Эти слова были для Гранде ударом молнии: в юриспруденции он был не так силен, как в коммерции. Ему никогда и в голову не приходила продажа с торгов.
— Итак, настоятельно советую вам помягче обращаться с дочерью, — сказал Крюшо в заключение.
— А вы знаете, Крюшо, что она сделала?
— Что? — сказал нотариус, с любопытством приготовляясь выслушать признание Гранде и узнать причину ссоры.
— Она отдала свое золото.
— А золото было ее? — спросил нотариус.
— Все они мне это твердят! — сказал добряк, трагическим движением опуская руки.
— Что же вы из-за пустяков, — продолжал Крюшо, — хотите устроить помеху соглашению, какое вы ей предложите в случае смерти матери?
— Вот как! По-вашему, шесть тысяч франков золотом — пустяки?
— Эх, старый друг, а знаете ли вы, во что обойдутся опись и раздел наследства вашей жены, если Евгения того потребует?
— Во сколько?
— В двести или триста, может быть, в четыреста тысяч франков! Как же без торгов и продажи определить действительную стоимость? А между тем взаимное соглашение…
— Клянусь отцовским садовым ножом! — вскричал винодел и, бледнея, опустился на скамью. — Мы еще посмотрим, Крюшо.

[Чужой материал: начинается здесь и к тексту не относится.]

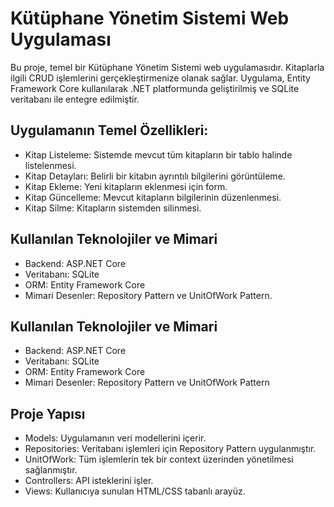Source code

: # Kütüphane Yönetim Sistemi Web Uygulaması

Bu proje, temel bir Kütüphane Yönetim Sistemi web uygulamasıdır. Kitaplarla ilgili CRUD işlemlerini gerçekleştirmenize olanak sağlar. Uygulama, Entity Framework Core kullanılarak .NET platformunda geliştirilmiş ve SQLite veritabanı ile entegre edilmiştir.

## Uygulamanın Temel Özellikleri:
- Kitap Listeleme: Sistemde mevcut tüm kitapların bir tablo halinde listelenmesi.
- Kitap Detayları: Belirli bir kitabın ayrıntılı bilgilerini görüntüleme.
- Kitap Ekleme: Yeni kitapların eklenmesi için form.
- Kitap Güncelleme: Mevcut kitapların bilgilerinin düzenlenmesi.
- Kitap Silme: Kitapların sistemden silinmesi.

## Kullanılan Teknolojiler ve Mimari
- Backend: ASP.NET Core
- Veritabanı: SQLite
- ORM: Entity Framework Core
- Mimari Desenler: Repository Pattern ve UnitOfWork Pattern.

## Kullanılan Teknolojiler ve Mimari
- Backend: ASP.NET Core
- Veritabanı: SQLite
- ORM: Entity Framework Core
- Mimari Desenler: Repository Pattern ve UnitOfWork Pattern

## Proje Yapısı
- Models: Uygulamanın veri modellerini içerir.
- Repositories: Veritabanı işlemleri için Repository Pattern uygulanmıştır.
- UnitOfWork: Tüm işlemlerin tek bir context üzerinden yönetilmesi sağlanmıştır.
- Controllers: API isteklerini işler.
- Views: Kullanıcıya sunulan HTML/CSS tabanlı arayüz.
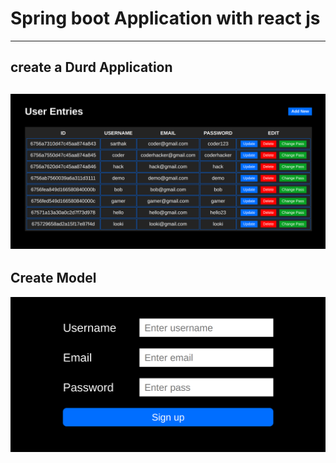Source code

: # **Spring boot Application with react js**
----------------------------------------------
## create a Durd Application

![Preview](snapshot/prev.png)
-----------------------------------------------
## Create Model
![Preview](snapshot/create.png)
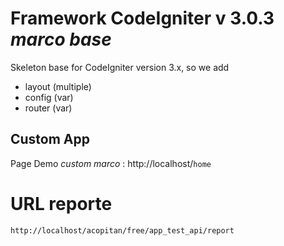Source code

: # Framework CodeIgniter v 3.0.3 *marco base*
Skeleton base for CodeIgniter version 3.x, so we add
* layout (multiple)
* config (var)
* router (var)

## Custom App

Page Demo *custom marco* : http://localhost/`home`

# URL reporte

	http://localhost/acopitan/free/app_test_api/report
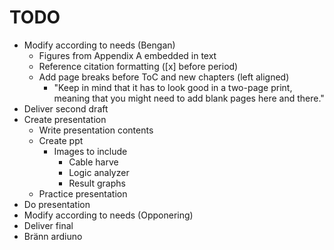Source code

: # TODO

* Modify according to needs (Bengan)
  - Figures from Appendix A embedded in text
  - Reference citation formatting ([x] before period)
  - Add page breaks before ToC and new chapters (left aligned)
	+ "Keep in mind that it has to look good in a two-page print, meaning that you might need to add blank pages here and there."
* Deliver second draft
* Create presentation
  - Write presentation contents
  - Create ppt
	- Images to include
      + Cable harve
	  + Logic analyzer
	  + Result graphs
  - Practice presentation
* Do presentation
* Modify according to needs (Opponering)
* Deliver final
* Bränn ardiuno
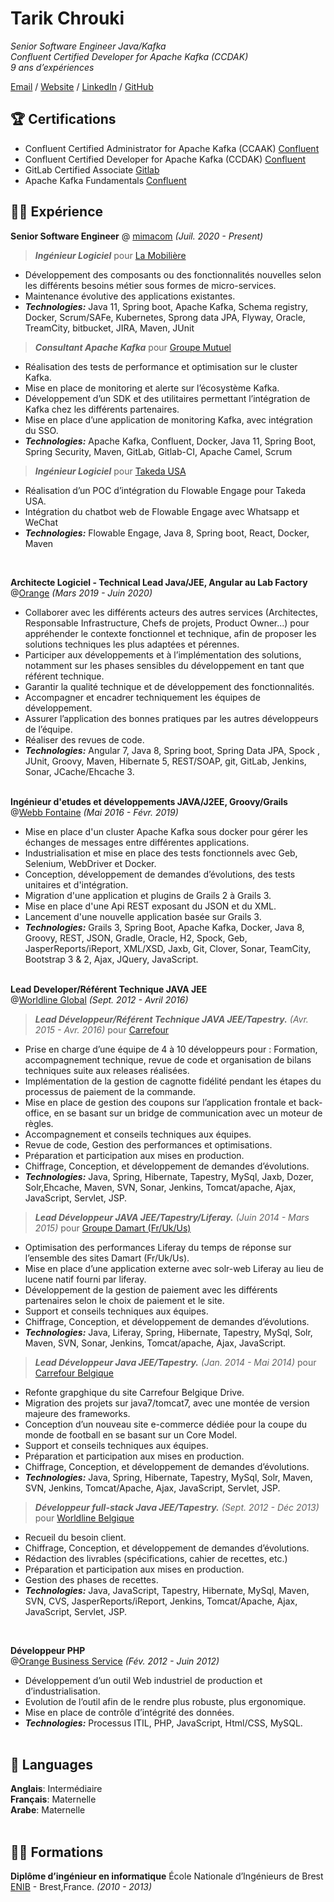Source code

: # Tarik Chrouki

_Senior Software Engineer Java/Kafka_ <br>
_Confluent Certified Developer for Apache Kafka (CCDAK)_ <br>
_9 ans d’expériences_

[Email](mailto:contact@chrouki.com) / [Website](https://chrouki.com/) / [LinkedIn](https://www.linkedin.com/in/tarikchrouki/) / [GitHub](https://github.com/tarikchrouki/) 

## 🏆 Certifications
- Confluent Certified Administrator for Apache Kafka (CCAAK) [Confluent](https://www.credential.net/61d2299d-19e5-4b7a-b49f-122c3b5c6659)
- Confluent Certified Developer for Apache Kafka (CCDAK) [Confluent](https://www.credential.net/286034aa-6505-4bd5-a7c5-468fae8b4621#gs.3kuzds)
- GitLab Certified Associate [Gitlab](https://gitlab.badgr.com/public/assertions/bUe5saFBT8Souff7dtr89Q)
- Apache Kafka Fundamentals [Confluent](https://www.credential.net/e596d6cc-7cb6-489b-a694-b2f18de4e97a#gs.3kv2n6)

## 👨‍💻 Expérience

**Senior Software Engineer** @ [mimacom](https://www.mimacom.com/fr/) _(Juil. 2020 - Present)_ <br>

>***Ingénieur Logiciel*** pour [La Mobilière](https://www.mobiliere.ch)
- Développement des composants ou des fonctionnalités nouvelles selon les différents besoins métier sous formes de micro-services.
- Maintenance évolutive des applications existantes.
- **_Technologies:_** Java 11, Spring boot, Apache Kafka, Schema registry, Docker, Scrum/SAFe, Kubernetes, Sprong data JPA, Flyway, Oracle, TreamCity, bitbucket, JIRA,
Maven, JUnit

>***Consultant Apache Kafka*** pour [Groupe Mutuel](https://www.groupemutuel.ch/)
- Réalisation des tests de performance et optimisation sur le cluster Kafka.
- Mise en place de monitoring et alerte sur l’écosystème Kafka.
- Développement d’un SDK et des utilitaires permettant l’intégration de Kafka chez les différents partenaires.
- Mise en place d’une application de monitoring Kafka, avec intégration du SSO.
- **_Technologies:_** Apache Kafka, Confluent, Docker, Java 11, Spring Boot, Spring Security, Maven, GitLab, Gitlab-CI, Apache Camel, Scrum

>***Ingénieur Logiciel*** pour [Takeda USA](https://www.takeda.com/en-us/)
- Réalisation d’un POC d’intégration du Flowable Engage pour Takeda USA.
- Intégration du chatbot web de Flowable Engage avec Whatsapp et WeChat
- **_Technologies:_** Flowable Engage, Java 8, Spring boot, React, Docker, Maven

<br>

**Architecte Logiciel - Technical Lead Java/JEE, Angular au Lab Factory**<br> @[Orange](https://wholesalefrance.orange.fr/fr/) _(Mars 2019 - Juin 2020)_ <br>
  - Collaborer avec les différents acteurs des autres services (Architectes, Responsable Infrastructure, Chefs de projets, Product Owner...) pour appréhender le contexte fonctionnel et technique, afin de proposer les solutions techniques les plus adaptées et pérennes.
  - Participer aux développements et à l’implémentation des solutions, notamment sur les phases sensibles du développement en tant que référent technique.
  - Garantir la qualité technique et de développement des fonctionnalités.
  - Accompagner et encadrer techniquement les équipes de développement.
  - Assurer l’application des bonnes pratiques par les autres développeurs de l’équipe.
  - Réaliser des revues de code.
  - **_Technologies:_**  Angular 7, Java 8, Spring boot, Spring Data JPA, Spock , JUnit, Groovy, Maven, Hibernate 5, REST/SOAP, git, GitLab, Jenkins, Sonar, JCache/Ehcache 3.
<br><br>

**Ingénieur d'etudes et développements JAVA/J2EE, Groovy/Grails** <br>@[Webb Fontaine](https://webbfontaine.com/) _(Mai 2016 - Févr. 2019)_ <br>

  - Mise en place d'un cluster Apache Kafka sous docker pour gérer les échanges de messages entre différentes applications.
  - Industrialisation et mise en place des tests fonctionnels avec Geb, Selenium, WebDriver et Docker.
  - Conception, développement de demandes d’évolutions, des tests unitaires et d'intégration.
  - Migration d'une application et plugins de Grails 2 à Grails 3.
  - Mise en place d'une Api REST exposant du JSON et du XML.
  - Lancement d'une nouvelle application basée sur Grails 3.
  - **_Technologies:_**  Grails 3, Spring Boot, Apache Kafka, Docker, Java 8, Groovy, REST, JSON, Gradle, Oracle, H2, Spock, Geb, JasperReports/iReport, XML/XSD, Jaxb, Git, Clover, Sonar, TeamCity, Bootstrap 3 \& 2, Ajax, JQuery, JavaScript.
    <br><br>

**Lead Developer/Référent Technique JAVA JEE** <br>@[Worldline Global](https://fr.worldline.com/) _(Sept. 2012 - Avril 2016)_ <br>

>***Lead Développeur/Référent Technique JAVA JEE/Tapestry.*** _(Avr. 2015 - Avr. 2016)_ pour [Carrefour](https://www.carrefour.fr/)
  - Prise en charge d’une équipe de 4 à 10 développeurs pour : Formation, accompagnement technique, revue de code et organisation de bilans techniques suite aux releases réalisées.
  - Implémentation de la gestion de cagnotte fidélité pendant les étapes du processus de paiement de la commande.
  - Mise en place de gestion des coupons sur l’application frontale et back-office, en se basant sur un bridge de communication avec un moteur de règles.
  - Accompagnement et conseils techniques aux équipes.
  - Revue de code, Gestion des performances et optimisations.
  - Préparation et participation aux mises en production.
  - Chiffrage, Conception, et développement de demandes d’évolutions.
  - **_Technologies:_** Java, Spring, Hibernate, Tapestry, MySql, Jaxb, Dozer, Solr,Ehcache, Maven, SVN, Sonar, Jenkins, Tomcat/apache, Ajax, JavaScript, Servlet, JSP.

>***Lead Développeur JAVA JEE/Tapestry/Liferay.*** _(Juin 2014 - Mars 2015)_ pour [Groupe Damart (Fr/Uk/Us)](https://www.damart.fr/)<br>
  - Optimisation des performances Liferay du temps de réponse sur l’ensemble des sites Damart (Fr/Uk/Us).
  - Mise en place d’une application externe avec solr-web Liferay au lieu de lucene natif fourni par liferay.
  - Développement de la gestion de paiement avec les différents partenaires selon le choix de paiement et le site.
  - Support et conseils techniques aux équipes.
  - Chiffrage, Conception, et développement de demandes d’évolutions.
  - **_Technologies:_** Java, Liferay, Spring, Hibernate, Tapestry, MySql, Solr, Maven, SVN, Sonar, Jenkins, Tomcat/apache, Ajax, JavaScript.<br>

>***Lead Développeur Java JEE/Tapestry.*** _(Jan. 2014 - Mai 2014)_ pour [Carrefour Belgique]()<br>
  - Refonte grapghique du site Carrefour Belgique Drive.
  - Migration des projets sur java7/tomcat7, avec une montée de version majeure des frameworks.
  - Conception d’un nouveau site e-commerce dédiée pour la coupe du monde de football en se basant sur un Core Model.
  - Support et conseils techniques aux équipes.
  - Préparation et participation aux mises en production.
  - Chiffrage, Conception, et développement de demandes d’évolutions.
  - **_Technologies:_** Java, Spring, Hibernate, Tapestry, MySql, Solr, Maven, SVN, Jenkins, Tomcat/Apache, Ajax, JavaScript, Servlet, JSP.<br>

>***Développeur full-stack Java JEE/Tapestry.*** _(Sept. 2012 - Déc 2013)_ pour [Worldline Belgique]()<br>
  - Recueil du besoin client.
  - Chiffrage, Conception, et développement de demandes d’évolutions.
  - Rédaction des livrables (spécifications, cahier de recettes, etc.)
  - Préparation et participation aux mises en production.
  - Gestion des phases de recettes.
  - **_Technologies:_** Java, JavaScript, Tapestry, Hibernate, MySql, Maven, SVN, CVS, JasperReports/iReport, Jenkins, Tomcat/Apache, Ajax, JavaScript, Servlet, JSP.

<br>

**Développeur PHP** <br>@[Orange Business Service](https://www.orange-business.com/fr) _(Fév. 2012 - Juin 2012)_ <br>
  - Développement d’un outil Web industriel de production et d’industrialisation.
  - Evolution de l’outil afin de le rendre plus robuste, plus ergonomique.
  - Mise en place de contrôle d’intégrité des données.
  - **_Technologies:_** Processus ITIL, PHP, JavaScript, Html/CSS, MySQL.<br><br>

## 💬 Languages

**Anglais**: Intermédiaire <br>
**Français**: Maternelle <br>
**Arabe**: Maternelle
<br><br>

## 👨‍🎓 Formations

**Diplôme d’ingénieur en informatique** École Nationale d’Ingénieurs de Brest<br>
[ENIB](https://www.enib.fr/fr/) - Brest,France. _(2010 - 2013)_ <br>
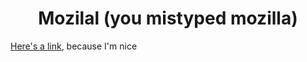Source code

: <div align = "center">
  
  # Mozilal (you mistyped mozilla)
  
</div>

[Here's a link](https://www.youtube.com/watch?v=dQw4w9WgXcQ), because I'm nice
  
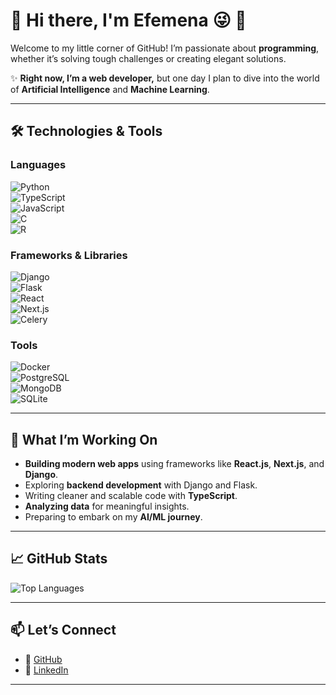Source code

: # 🌟 Hi there, I'm **Efemena** 😜 👋  

Welcome to my little corner of GitHub! I’m passionate about **programming**, whether it’s solving tough challenges or creating elegant solutions.  

✨ **Right now, I’m a web developer,** but one day I plan to dive into the world of **Artificial Intelligence** and **Machine Learning**.  

---

## 🛠️ **Technologies & Tools**  

### **Languages**  
![Python](https://img.shields.io/badge/Python-3776AB?style=for-the-badge&logo=python&logoColor=white)  
![TypeScript](https://img.shields.io/badge/TypeScript-3178C6?style=for-the-badge&logo=typescript&logoColor=white)  
![JavaScript](https://img.shields.io/badge/JavaScript-F7DF1E?style=for-the-badge&logo=javascript&logoColor=black)  
![C](https://img.shields.io/badge/C-00599C?style=for-the-badge&logo=c&logoColor=white)  
![R](https://img.shields.io/badge/R-276DC3?style=for-the-badge&logo=r&logoColor=white)  

### **Frameworks & Libraries**  
![Django](https://img.shields.io/badge/Django-092E20?style=for-the-badge&logo=django&logoColor=white)  
![Flask](https://img.shields.io/badge/Flask-000000?style=for-the-badge&logo=flask&logoColor=white)  
![React](https://img.shields.io/badge/React-61DAFB?style=for-the-badge&logo=react&logoColor=black)  
![Next.js](https://img.shields.io/badge/Next.js-000000?style=for-the-badge&logo=nextdotjs&logoColor=white)  
![Celery](https://img.shields.io/badge/Celery-37814A?style=for-the-badge&logo=celery&logoColor=white)  

### **Tools**  
![Docker](https://img.shields.io/badge/Docker-2496ED?style=for-the-badge&logo=docker&logoColor=white)  
![PostgreSQL](https://img.shields.io/badge/PostgreSQL-336791?style=for-the-badge&logo=postgresql&logoColor=white)  
![MongoDB](https://img.shields.io/badge/MongoDB-47A248?style=for-the-badge&logo=mongodb&logoColor=white)  
![SQLite](https://img.shields.io/badge/SQLite-003B57?style=for-the-badge&logo=sqlite&logoColor=white)  

---

## 🌱 **What I’m Working On**  
- **Building modern web apps** using frameworks like **React.js**, **Next.js**, and **Django**.  
- Exploring **backend development** with Django and Flask.  
- Writing cleaner and scalable code with **TypeScript**.  
- **Analyzing data** for meaningful insights.  
- Preparing to embark on my **AI/ML journey**.  

---

## 📈 **GitHub Stats**  
![Top Languages](https://github-readme-stats.vercel.app/api/top-langs/?username=novice000&layout=compact)  

---

## 📫 **Let’s Connect**  
- 🔗 [GitHub](https://github.com/novice000)  
- 💼 [LinkedIn](https://www.linkedin.com/in/efemena-esegbue-974a9a317)  

--- 
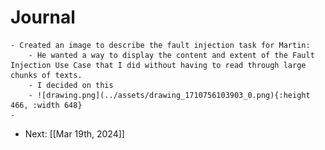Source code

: # Journal
	- Created an image to describe the fault injection task for Martin:
		- He wanted a way to display the content and extent of the Fault Injection Use Case that I did without having to read through large chunks of texts.
		- I decided on this
		- ![drawing.png](../assets/drawing_1710756103903_0.png){:height 466, :width 648}
	-
- Next: [[Mar 19th, 2024]]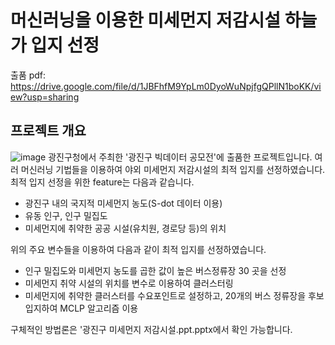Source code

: # 머신러닝을 이용한 미세먼지 저감시설 하늘가 입지 선정

출품 pdf: https://drive.google.com/file/d/1JBFhfM9YpLm0DyoWuNpjfgQPllN1boKK/view?usp=sharing

## 프로젝트 개요
![image](https://github.com/truestar2001/portfolio/assets/80587844/943996b3-965e-48fd-b7eb-a90c089b0719)
광진구청에서 주최한 '광진구 빅데이터 공모전'에 출품한 프로젝트입니다. 여러 머신러닝 기법들을 이용하여 야외 미세먼지 저감시설의 최적 입지를 선정하였습니다. 최적 입지 선정을 위한 feature는 다음과 같습니다.
* 광진구 내의 국지적 미세먼지 농도(S-dot 데이터 이용)
* 유동 인구, 인구 밀집도
* 미세먼지에 취약한 공공 시설(유치원, 경로당 등)의 위치
  
위의 주요 변수들을 이용하여 다음과 같이 최적 입지를 선정하였습니다.

* 인구 밀집도와 미세먼지 농도를 곱한 값이 높은 버스정류장 30 곳을 선정
* 미세먼지 취약 시설의 위치를 변수로 이용하여 클러스터링
* 미세먼지에 취약한 클러스터를 수요포인트로 설정하고, 20개의 버스 정류장을 후보 입지하여 MCLP 알고리즘 이용

구체적인 방법론은 '광진구 미세먼지 저감시설.ppt.pptx에서 확인 가능합니다.




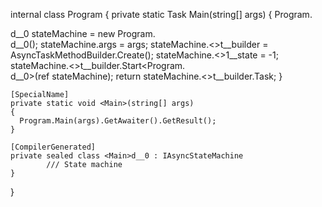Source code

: ﻿  internal class Program
  {
    private static Task Main(string[] args)
    {
      Program.<Main>d__0 stateMachine = new Program.<Main>d__0();
      stateMachine.args = args;
      stateMachine.<>t__builder = AsyncTaskMethodBuilder.Create();
      stateMachine.<>1__state = -1;
      stateMachine.<>t__builder.Start<Program.<Main>d__0>(ref stateMachine);
      return stateMachine.<>t__builder.Task;
    }

    [SpecialName]
    private static void <Main>(string[] args)
    {
      Program.Main(args).GetAwaiter().GetResult();
    }

    [CompilerGenerated]
    private sealed class <Main>d__0 : IAsyncStateMachine
			/// State machine
	}
  }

После минутного молчания или агонии старик посмотрел на нотариуса и сказал:
— Жизнь — суровая штука! Огорчений в ней не оберешься. Крюшо, — продолжал он торжественно, — вы не захотите меня обманывать, — дайте честное слово, что то, о чем вы тут поете мне, основано на законе. Покажите мне свод законов, я хочу видеть свод законов!
— Бедный друг мой, — ответил нотариус, — неужели я не знаю своего дела?
— Значит, это правда? Родная дочь разорит, предаст, убьет, растерзает меня!
— Она — наследница матери.
— К чему же тогда дети? Ах, жена, жена! Я люблю ее! К счастью, она живучая, вся в Бертельеров.
— Она и месяца не проживет.
Бочар хлопнул себя по лбу, зашагал, вернулся назад и, с ужасом глядя на Крюшо, сказал:
— Что же делать?
— Евгения может просто-напросто отказаться от состояния матери. Вы же не хотите лишить ее наследства, не правда ли? Но чтобы добиться такой уступки, не будьте к ней жестоки. То, что я говорю вам, дружище, против моих интересов. Ведь нотариус чем кормится? Ликвидация, описи, продажи, разделы имущества…
— Посмотрим, посмотрим! Не будем больше говорить об этом, Крюшо. Вы мне все нутро переворачиваете. Золото получили?
— Нет. Но есть у меня с десяток старых луидоров, я вам их отдам. Друг мой, помиритесь с Евгенией! Ведь весь Сомюр в вас камни бросает.
— Негодяи!
— А рента-то по девяносто девять. Будьте же довольны хоть раз в жизни…
— Девяносто девять, Крюшо?
— Да.
— Эге! Девяносто девять! — сказал старик, провожая старого нотариуса до калитки.
Потом, слишком взволнованный всем, что он услышал, чтобы оставаться дома, он поднялся к жене и сказал ей:
— Ну, мать, можешь провести день с дочерью, я отправляюсь в Фруафон. Будьте обе умницами. Сегодня день нашей свадьбы, женушка. На вот десять экю на твой переносный алтарь к празднику Тела господня. Давно уже тебе хочется соорудить его, доставь же себе удовольствие. Развлекайтесь! Будьте веселы, здоровы! Да здравствует радость!
Он бросил десять экю по шести франков на постель жены, взял обеими руками ее за голову и поцеловал в лоб.
— Тебе лучше, женушка, не правда ли?
— Как можете вы думать — принять в наш дом всепрощающего бога, когда вы дочь свою изгнали из сердца? — в волнении сказала г-жа Гранде.
— Та-та-та-та-та! — сказал отец ласковым голосом. — Там видно будет.